The final tool, when triggered by a git commit, produces output directly in the terminal, giving the developer immediate feedback. For a failing commit, the output might be:
--- Running GraphQL Schema Validator ---
[10:30:01 INF] Found 3 staged files. Checking for GraphQL schema changes...
[10:30:01 INF] Validating schemas/user.graphql (Modified)...
[10:30:01 INF] Fetching baseline schema from https://your-staging-gateway/graphql...
[10:30:03 INF] Successfully fetched and processed baseline schema.
[10:30:03 ERR] CRITICAL: Breaking changes detected in schema!
[10:30:03 ERR] - Field 'User.email' was removed.
[10:30:03 ERR] - Required argument 'first' was added to field 'Query.users'.
[10:30:03 WRN] Commit REJECTED due to one or more breaking GraphQL schema changes.

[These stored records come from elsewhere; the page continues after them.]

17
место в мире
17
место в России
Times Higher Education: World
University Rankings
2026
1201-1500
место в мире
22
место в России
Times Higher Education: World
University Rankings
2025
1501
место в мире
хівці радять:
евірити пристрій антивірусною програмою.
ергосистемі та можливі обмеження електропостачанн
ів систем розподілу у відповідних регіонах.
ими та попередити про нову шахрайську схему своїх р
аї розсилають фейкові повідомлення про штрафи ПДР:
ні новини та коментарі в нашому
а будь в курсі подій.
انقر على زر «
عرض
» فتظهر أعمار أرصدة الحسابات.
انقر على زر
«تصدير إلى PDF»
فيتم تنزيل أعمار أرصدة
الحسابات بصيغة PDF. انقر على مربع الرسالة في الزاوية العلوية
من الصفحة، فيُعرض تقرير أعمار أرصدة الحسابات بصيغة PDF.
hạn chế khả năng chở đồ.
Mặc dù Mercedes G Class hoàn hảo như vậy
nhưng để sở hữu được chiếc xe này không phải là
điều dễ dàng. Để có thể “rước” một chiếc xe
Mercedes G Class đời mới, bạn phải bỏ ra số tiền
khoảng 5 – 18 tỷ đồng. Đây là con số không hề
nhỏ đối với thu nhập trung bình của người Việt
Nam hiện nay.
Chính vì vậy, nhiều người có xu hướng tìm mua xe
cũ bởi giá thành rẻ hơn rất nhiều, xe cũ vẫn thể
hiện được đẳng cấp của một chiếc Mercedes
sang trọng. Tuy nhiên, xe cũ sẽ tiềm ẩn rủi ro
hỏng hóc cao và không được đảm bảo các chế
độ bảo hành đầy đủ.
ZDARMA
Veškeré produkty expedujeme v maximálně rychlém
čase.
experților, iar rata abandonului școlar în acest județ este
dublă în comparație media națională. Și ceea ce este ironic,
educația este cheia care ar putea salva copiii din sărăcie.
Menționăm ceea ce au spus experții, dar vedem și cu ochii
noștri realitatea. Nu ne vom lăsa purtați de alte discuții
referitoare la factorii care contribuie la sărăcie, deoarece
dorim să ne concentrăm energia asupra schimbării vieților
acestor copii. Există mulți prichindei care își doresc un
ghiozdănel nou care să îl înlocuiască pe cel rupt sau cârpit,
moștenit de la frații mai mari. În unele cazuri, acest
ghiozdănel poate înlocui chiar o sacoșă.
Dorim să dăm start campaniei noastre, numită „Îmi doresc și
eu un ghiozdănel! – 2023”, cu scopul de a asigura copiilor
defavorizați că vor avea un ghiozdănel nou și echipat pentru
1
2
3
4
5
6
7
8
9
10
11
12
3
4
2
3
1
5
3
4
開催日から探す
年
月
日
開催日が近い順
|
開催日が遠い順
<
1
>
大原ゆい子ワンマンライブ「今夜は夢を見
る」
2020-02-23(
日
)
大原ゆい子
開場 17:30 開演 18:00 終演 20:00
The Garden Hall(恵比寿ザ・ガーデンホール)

--- Schema validation failed. Commit aborted. ---This tool is not a silver bullet. A developer can still bypass it with git commit --no-verify. Therefore, it must be complemented by an identical check running in the main CI/CD pipeline, which cannot be bypassed. The pre-commit hook serves as a fast-feedback mechanism, a guardrail to improve developer productivity and reduce CI cycles, not as the ultimate gatekeeper.
The current implementation’s performance is tied to the network latency of the introspection query. For large teams, this could become a bottleneck. A potential optimization is to cache the baseline schema locally with a short time-to-live (TTL), only re-fetching it periodically. Furthermore, the tool’s configuration, such as the gateway URL, is hardcoded; a mature version would source this from a project-level configuration file (.graphqlvalidatorc) or Git configuration to allow for environment-specific validation endpoints. The definition of a “breaking change” itself might also need to be configurable, as some teams may have different compatibility promises.